- Fairhaven
- Coordinates: 38°27′22″S 144°05′09″E﻿ / ﻿38.45611°S 144.08583°E
- Country: Australia
- State: Victoria
- LGA: Surf Coast Shire;
- First People: Eastern Maar;
- Location: 43 km (27 mi) SW of Geelong; 106 km (66 mi) SW of Melbourne;

Government
- • State electorate: Polwarth;
- • Federal division: Wannon;

Population
- • Total: 390 (SAL 2021)
- Postcode: 3231
Localities around Fairhaven
| Aireys Inlet | Aireys Inlet | Aireys Inlet |
| Moggs Creek | Fairhaven | Aireys Inlet |
| Bass Strait | Bass Strait | Bass Strait |

= Fairhaven, Victoria =

Fairhaven is a town in the Surf Coast Shire, Victoria, Australia. In the 2021 census, Fairhaven had a population of 390 people.

The town is a popular holiday destination, with many homes being used for that purpose. It adjoins Fairhaven Beach, which at 6 km long is the longest beach on the Great Ocean Road. The town is separated from adjoining Aireys Inlet by the Painkalac Creek, and development in recent years has seen Fairhaven become increasingly joined to the Aireys Inlet township.

Fairhaven Beach is a popular surfing destination, and the Fairhaven Surf Lifesaving Club, which was founded in 1957, has been described as Fairhaven's "social centre". The club operated out of a volunteer-built clubhouse from 1960 until 2012, when the building was demolished to allow for the construction of a new modern one. Numerous delays saw the club operating out of shipping containers for more than a year, but a new clubhouse finally opened in December 2013.
The locality was mentioned in the 1991 Hollywood blockbuster “Point Break” during the final portion of the movie on a radio weather warning for a cyclone whose eye was about to cross over the locality during the famed 50 year storm. In reality the area is around 1500 kilometres south of the zone in which a cyclone can form.

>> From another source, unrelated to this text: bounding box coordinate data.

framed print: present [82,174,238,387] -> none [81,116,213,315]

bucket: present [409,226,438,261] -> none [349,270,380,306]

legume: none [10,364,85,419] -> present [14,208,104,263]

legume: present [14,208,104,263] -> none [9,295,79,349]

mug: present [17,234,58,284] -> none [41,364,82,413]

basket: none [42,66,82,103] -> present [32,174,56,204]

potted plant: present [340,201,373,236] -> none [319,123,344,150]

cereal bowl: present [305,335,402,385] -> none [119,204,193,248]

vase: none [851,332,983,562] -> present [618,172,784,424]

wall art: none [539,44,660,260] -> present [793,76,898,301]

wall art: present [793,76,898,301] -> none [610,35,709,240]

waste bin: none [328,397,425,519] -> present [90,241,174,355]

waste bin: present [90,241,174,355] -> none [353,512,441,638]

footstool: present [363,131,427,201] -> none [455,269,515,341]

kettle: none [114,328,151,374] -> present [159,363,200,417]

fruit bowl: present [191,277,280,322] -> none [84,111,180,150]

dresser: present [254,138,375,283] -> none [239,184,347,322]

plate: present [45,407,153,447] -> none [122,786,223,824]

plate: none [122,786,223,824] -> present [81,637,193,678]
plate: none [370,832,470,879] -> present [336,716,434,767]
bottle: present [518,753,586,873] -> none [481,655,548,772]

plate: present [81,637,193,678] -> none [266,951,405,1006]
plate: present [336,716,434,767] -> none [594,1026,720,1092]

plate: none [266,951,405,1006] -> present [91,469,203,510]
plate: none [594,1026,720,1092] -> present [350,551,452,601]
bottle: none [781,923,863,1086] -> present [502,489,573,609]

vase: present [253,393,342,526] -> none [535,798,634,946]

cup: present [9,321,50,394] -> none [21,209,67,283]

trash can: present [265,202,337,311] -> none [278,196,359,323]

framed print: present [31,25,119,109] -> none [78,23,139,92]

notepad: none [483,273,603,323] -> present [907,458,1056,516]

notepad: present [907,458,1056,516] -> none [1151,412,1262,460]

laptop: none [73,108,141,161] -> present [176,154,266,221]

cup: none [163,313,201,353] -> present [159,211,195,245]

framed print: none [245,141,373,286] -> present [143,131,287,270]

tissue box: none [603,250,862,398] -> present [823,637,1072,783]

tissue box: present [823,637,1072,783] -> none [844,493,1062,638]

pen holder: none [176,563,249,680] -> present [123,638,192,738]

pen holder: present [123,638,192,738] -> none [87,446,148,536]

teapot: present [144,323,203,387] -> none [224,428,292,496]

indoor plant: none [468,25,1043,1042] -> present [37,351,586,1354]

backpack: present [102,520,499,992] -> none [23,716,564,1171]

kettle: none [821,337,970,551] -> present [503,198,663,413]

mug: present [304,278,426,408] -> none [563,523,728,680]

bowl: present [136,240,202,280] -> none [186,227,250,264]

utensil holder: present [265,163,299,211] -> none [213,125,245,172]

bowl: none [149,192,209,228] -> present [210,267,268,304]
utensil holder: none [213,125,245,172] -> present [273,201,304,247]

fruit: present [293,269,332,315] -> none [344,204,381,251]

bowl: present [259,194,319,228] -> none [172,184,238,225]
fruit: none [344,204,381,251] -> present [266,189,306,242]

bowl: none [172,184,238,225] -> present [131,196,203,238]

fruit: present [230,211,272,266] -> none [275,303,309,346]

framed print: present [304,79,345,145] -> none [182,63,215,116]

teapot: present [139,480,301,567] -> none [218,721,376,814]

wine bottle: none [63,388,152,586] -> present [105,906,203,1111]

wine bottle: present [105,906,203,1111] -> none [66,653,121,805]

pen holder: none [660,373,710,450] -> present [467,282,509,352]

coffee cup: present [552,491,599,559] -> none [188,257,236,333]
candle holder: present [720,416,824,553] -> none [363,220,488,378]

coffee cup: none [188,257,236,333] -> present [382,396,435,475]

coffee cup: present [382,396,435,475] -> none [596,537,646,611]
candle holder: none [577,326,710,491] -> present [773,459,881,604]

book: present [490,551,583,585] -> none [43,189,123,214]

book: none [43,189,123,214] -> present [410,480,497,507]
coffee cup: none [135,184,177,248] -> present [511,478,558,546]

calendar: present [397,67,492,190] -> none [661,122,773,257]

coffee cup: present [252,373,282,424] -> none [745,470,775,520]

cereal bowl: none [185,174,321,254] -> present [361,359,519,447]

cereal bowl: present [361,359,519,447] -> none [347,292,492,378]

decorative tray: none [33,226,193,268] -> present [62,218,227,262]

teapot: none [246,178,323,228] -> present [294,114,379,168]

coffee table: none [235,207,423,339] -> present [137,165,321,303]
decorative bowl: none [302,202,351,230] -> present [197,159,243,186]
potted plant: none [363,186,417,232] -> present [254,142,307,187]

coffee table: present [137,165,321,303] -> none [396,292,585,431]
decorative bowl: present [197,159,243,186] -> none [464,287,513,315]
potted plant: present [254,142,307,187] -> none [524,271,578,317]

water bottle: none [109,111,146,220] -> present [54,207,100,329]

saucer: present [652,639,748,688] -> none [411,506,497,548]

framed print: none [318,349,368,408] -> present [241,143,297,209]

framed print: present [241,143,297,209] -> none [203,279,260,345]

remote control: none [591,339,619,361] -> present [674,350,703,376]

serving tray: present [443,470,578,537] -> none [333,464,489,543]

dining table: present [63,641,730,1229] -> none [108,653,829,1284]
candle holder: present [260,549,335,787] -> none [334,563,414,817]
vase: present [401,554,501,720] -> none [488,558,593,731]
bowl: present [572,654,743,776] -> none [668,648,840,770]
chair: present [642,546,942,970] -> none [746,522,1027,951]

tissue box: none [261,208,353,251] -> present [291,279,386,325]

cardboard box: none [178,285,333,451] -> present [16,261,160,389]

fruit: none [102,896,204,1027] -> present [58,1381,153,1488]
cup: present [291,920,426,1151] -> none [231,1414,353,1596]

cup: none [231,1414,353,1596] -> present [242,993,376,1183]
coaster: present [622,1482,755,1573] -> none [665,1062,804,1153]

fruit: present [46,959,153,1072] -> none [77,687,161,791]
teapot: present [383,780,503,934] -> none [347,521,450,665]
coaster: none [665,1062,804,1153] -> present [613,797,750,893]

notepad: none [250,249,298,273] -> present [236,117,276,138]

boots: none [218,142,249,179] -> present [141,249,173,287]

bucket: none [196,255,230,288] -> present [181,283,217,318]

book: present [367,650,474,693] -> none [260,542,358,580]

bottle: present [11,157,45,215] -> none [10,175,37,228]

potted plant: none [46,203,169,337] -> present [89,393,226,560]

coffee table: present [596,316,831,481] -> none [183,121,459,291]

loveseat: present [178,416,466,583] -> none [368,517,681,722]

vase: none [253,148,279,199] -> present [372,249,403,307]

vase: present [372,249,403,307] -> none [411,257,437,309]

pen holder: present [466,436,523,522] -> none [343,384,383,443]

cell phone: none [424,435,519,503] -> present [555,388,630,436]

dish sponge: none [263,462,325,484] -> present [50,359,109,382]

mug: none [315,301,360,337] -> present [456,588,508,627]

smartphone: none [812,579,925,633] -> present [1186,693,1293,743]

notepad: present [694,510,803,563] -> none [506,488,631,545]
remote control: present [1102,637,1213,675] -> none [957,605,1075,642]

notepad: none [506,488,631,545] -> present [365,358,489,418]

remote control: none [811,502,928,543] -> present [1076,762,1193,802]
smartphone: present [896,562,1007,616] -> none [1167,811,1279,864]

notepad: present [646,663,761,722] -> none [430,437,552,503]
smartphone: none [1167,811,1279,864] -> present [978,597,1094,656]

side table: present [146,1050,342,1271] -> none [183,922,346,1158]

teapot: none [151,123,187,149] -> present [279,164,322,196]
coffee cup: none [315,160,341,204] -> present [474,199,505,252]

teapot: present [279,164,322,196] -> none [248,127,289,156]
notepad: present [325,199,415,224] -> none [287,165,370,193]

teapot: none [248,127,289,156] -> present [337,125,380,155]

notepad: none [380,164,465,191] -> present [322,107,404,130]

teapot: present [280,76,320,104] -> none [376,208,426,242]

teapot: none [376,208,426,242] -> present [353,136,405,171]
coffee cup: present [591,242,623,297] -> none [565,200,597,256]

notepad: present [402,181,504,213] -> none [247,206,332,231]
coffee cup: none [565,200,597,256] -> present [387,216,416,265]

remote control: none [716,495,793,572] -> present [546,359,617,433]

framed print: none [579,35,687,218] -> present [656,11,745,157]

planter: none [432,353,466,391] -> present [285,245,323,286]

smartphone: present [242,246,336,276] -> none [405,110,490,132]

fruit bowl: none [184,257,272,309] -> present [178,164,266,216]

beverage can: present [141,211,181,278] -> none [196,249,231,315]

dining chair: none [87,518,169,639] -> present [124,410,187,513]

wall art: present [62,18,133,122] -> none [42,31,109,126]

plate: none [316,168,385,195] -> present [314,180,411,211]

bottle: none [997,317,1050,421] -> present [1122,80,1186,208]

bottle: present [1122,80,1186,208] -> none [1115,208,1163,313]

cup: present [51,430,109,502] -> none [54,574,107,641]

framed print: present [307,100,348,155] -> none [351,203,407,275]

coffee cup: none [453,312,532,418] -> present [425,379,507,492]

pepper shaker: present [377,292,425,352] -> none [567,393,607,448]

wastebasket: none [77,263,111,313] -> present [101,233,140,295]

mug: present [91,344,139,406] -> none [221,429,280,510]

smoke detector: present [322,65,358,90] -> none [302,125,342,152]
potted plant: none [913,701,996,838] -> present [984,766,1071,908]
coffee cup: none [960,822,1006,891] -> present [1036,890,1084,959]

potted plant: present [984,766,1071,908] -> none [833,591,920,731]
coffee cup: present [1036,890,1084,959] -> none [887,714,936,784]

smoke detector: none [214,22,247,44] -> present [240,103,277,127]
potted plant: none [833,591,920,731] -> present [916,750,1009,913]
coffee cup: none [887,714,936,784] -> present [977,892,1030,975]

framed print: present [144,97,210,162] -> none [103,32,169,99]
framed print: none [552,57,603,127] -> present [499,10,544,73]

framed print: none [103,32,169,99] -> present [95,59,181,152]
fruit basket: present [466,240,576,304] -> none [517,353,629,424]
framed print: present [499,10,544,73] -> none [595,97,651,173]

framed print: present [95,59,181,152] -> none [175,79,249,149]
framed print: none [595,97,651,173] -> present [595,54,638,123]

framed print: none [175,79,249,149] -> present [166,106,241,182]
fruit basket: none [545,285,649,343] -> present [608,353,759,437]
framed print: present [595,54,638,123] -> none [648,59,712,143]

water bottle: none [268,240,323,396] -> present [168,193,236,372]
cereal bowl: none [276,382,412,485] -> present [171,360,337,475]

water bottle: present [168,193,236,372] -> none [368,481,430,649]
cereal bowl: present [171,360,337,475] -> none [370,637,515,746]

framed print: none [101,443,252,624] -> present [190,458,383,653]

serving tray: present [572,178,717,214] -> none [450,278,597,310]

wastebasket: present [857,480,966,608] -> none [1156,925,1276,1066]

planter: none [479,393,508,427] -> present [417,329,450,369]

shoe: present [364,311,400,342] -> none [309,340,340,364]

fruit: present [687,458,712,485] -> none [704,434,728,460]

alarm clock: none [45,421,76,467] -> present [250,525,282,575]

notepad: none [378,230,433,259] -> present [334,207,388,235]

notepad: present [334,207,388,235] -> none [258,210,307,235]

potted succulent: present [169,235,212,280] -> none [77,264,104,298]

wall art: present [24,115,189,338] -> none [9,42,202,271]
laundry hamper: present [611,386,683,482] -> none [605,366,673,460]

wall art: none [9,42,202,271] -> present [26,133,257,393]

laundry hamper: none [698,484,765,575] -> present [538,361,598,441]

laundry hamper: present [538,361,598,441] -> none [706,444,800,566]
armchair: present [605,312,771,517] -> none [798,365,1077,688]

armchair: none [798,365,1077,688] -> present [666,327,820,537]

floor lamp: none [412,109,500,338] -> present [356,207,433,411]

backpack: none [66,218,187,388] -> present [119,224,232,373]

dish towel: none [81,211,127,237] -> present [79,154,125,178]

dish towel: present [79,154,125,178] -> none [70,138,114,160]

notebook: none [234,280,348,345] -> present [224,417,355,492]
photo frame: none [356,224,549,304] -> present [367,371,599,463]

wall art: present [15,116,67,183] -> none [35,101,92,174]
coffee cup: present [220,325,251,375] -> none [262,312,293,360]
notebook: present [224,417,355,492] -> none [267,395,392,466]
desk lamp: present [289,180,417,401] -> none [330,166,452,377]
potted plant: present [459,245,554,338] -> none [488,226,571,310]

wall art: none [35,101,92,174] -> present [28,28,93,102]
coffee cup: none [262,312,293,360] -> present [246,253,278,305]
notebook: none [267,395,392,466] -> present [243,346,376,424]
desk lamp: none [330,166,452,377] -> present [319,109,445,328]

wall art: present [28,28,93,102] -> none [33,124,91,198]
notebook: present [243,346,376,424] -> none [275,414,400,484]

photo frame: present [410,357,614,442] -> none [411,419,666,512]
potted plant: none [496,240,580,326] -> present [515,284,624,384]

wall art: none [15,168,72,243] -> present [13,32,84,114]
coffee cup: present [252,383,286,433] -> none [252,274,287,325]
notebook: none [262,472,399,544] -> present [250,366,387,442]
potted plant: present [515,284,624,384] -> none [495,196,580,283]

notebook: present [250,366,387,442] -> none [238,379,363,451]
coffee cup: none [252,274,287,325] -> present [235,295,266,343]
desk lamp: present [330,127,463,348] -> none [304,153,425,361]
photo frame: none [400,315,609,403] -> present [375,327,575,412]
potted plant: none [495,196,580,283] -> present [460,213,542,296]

A local landmark is the Pole House, situated on a concrete column 40 metres above Fairhaven Beach. The original house, built in 1978, was demolished in 2013 after the owners thwarted a bid to list the building on the Victorian Heritage Register. In 2013–14, a house was rebuilt on the existing pole, to a modern design along similar lines. Better Homes and Gardens filmed a segment there for the opening of the replacement house in early 2014.

The Fairhaven area was badly damaged in the Ash Wednesday bushfires of 1983.